In the Gallery

Scalar

Museum goers observing a piece by Torkwase Dyson

A solo exhibition by Torkwase Dyson features new paintings and drawings shown in Usdan Gallery.

Scalar, a solo exhibition by Torkwase Dyson, features new paintings, drawings, and sculptures by the artist known for her use of abstraction and modes of inquiry from art, architecture, and geography to explore the production of form within contemporary economic and political climates. With works created in response to the Bennington context, Dyson takes inspiration from the geometric and mathematical formations of the late artist and architectural designer Tony Smith—an instructor at the College from 1958 to 1961. Dyson approaches her time at Bennington as an opportunity for deep reflection on the properties of scale, dimension, and geometry. Artworks on view in Usdan Gallery, including a 12-by-20-foot diptych painted on site, demonstrate the artist’s ongoing development of a vocabulary of forms and gestures that speaks to the history of environmental and spatial politics leading to the Anthropocene era of global crisis.

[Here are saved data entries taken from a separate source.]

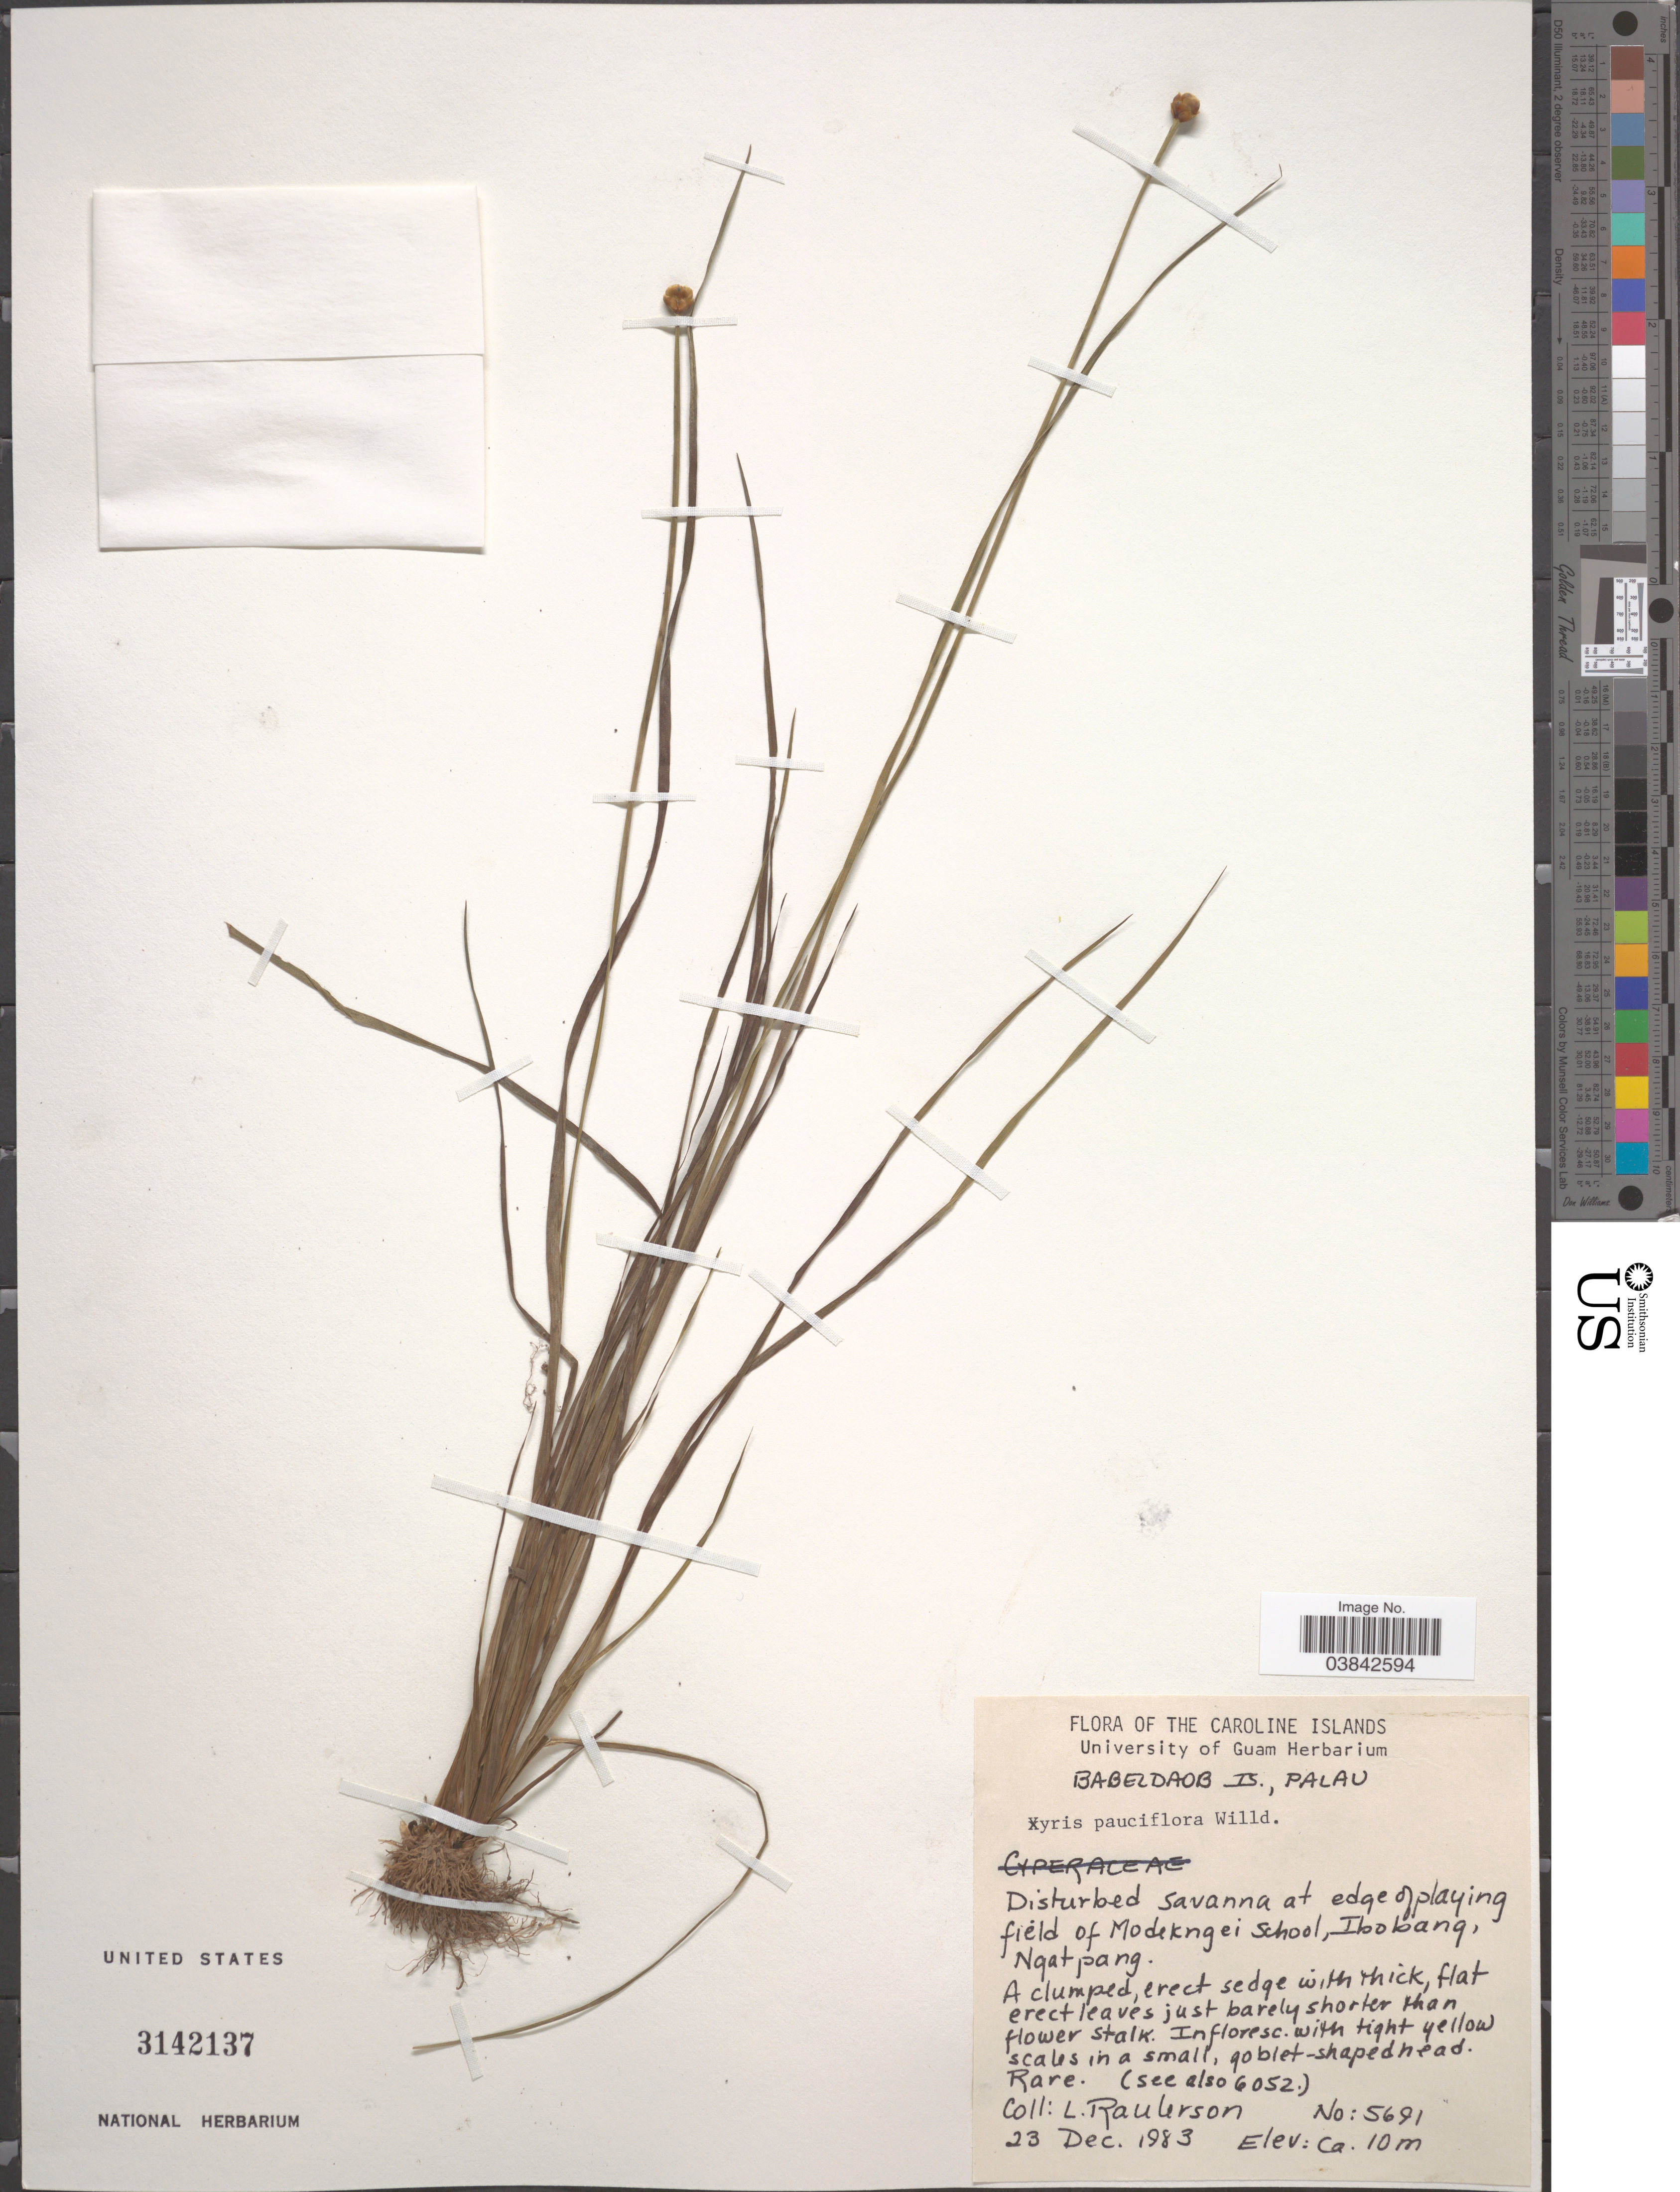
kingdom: Plantae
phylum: Tracheophyta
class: Liliopsida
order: Poales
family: Xyridaceae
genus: Xyris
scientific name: Xyris pauciflora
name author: Willd.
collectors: L. Raulerson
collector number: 5691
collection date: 1983-12-23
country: Palau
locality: The Caroline Islands. Babeldaob Is., Palau. At edge of playing field of Modekngei School, Ibobang, Ngatpang.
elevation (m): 10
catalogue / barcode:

Although working in multiple mediums, Torkwase Dyson describes herself as a painter who uses distilled geometric abstraction to create an idiosyncratic language both expressive and diagrammatic. Her work has been included in exhibitions in New York at the Museum of Modern Art, the Whitney Museum of American Art, the Studio Museum in Harlem, Martos Gallery, Postmasters Gallery, and We Buy Gold, Brooklyn, as well as at the Schuylkill Center for Environmental Education, Philadelphia and the National Museum of African Art, Washington, DC.